Mrs. Hardick goes to great lengths to explain the history of the common law wrongful death cause of action and argues that a wrongful death cause of action exists under general maritime law apart from any statutory enactment and that such a cause of action existed prior to the enactment of DOHSA and the Jones Act. Specifically, Mrs. Hardick argues that the Supreme Court “issued a flawed opinion” when it decided The Harrisburg, 119 U.S. 199, 7 S.Ct. 140, 30 L.Ed. 358 (1886).
In 1877, the steamer “Harrisburg” collided with a schooner off the coast of Massachusetts in territorial waters. Id. at 199, 7 S.Ct. 140. The schooner sank, and its first officer drowned. Id.

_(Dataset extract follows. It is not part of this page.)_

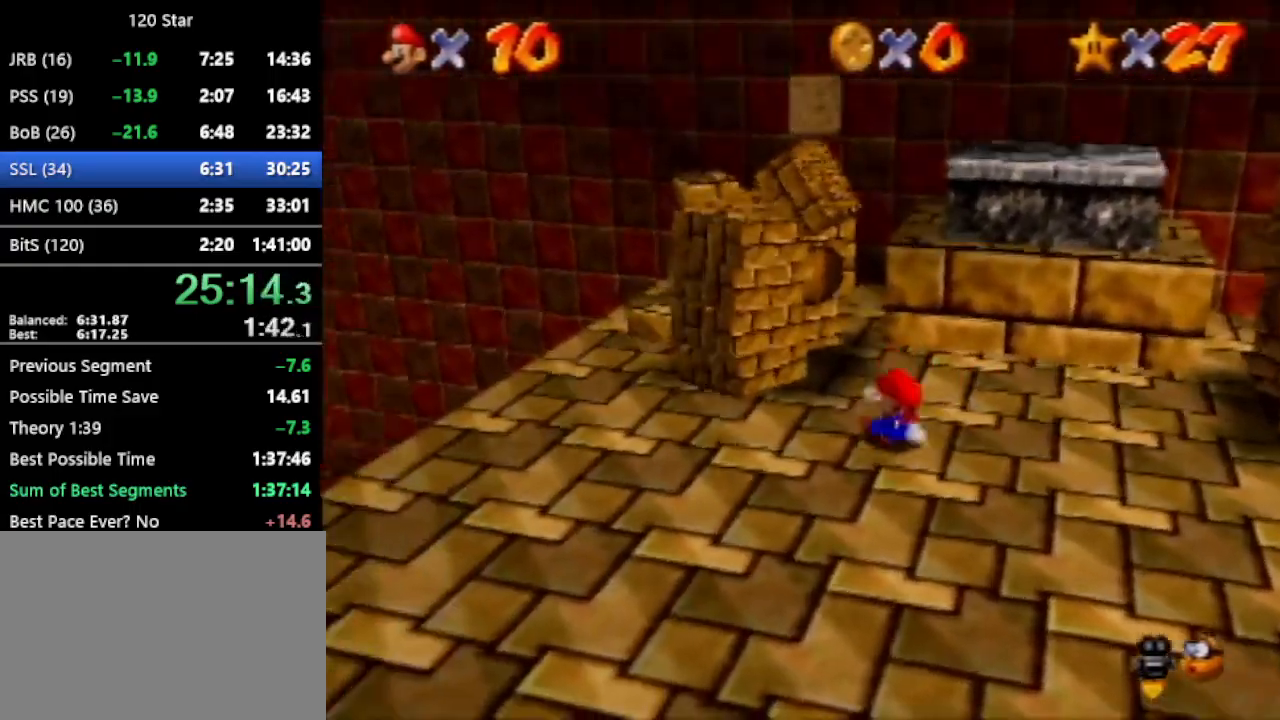
{"buttons": ["A"], "left_stick": "up-left", "events": [[267, "left_stick", "up-left"]]}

His widow subsequently brought a wrongful death action against the “Harrisburg,” and the Supreme Court held, on appeal, “that admiralty afforded no remedy for wrongful death in the absence of an applicable state or federal statute.” Mobil Oil Corp. v. Higginbotham, 436 U.S. 618, 620, 98 S.Ct. 2010, 56 L.Ed.2d 581 (1978) (citing The Harrisburg, 119 U.S. at 213–14, 7 S.Ct. 140). “Thereafter, suits arising out of maritime fatalities were founded by necessity on state wrongful-death statutes.” Id.
Congress subsequently enacted DOHSA in 1920, creating a remedy in admiralty for wrongful deaths “[w]hen the death of an individual is caused by wrongful act, neglect, or default occurring on the high seas beyond 3 nautical miles from the shore of the United States.” 46 U.S.C. § 30302. DOHSA provides that “[t]he recovery in an action under this chapter ... shall be a fair compensation for the pecuniary loss sustained by the individuals for whose benefit the action is brought.” 46 U.S.C. § 30303. Additionally, Congress passed the Jones Act that same year, providing that “[a] seaman injured in the course of employment or, if the seaman dies from the injury, the personal representative of the seaman may elect to bring a civil action at law ... against the employer.” 46 U.S.C. § 30104.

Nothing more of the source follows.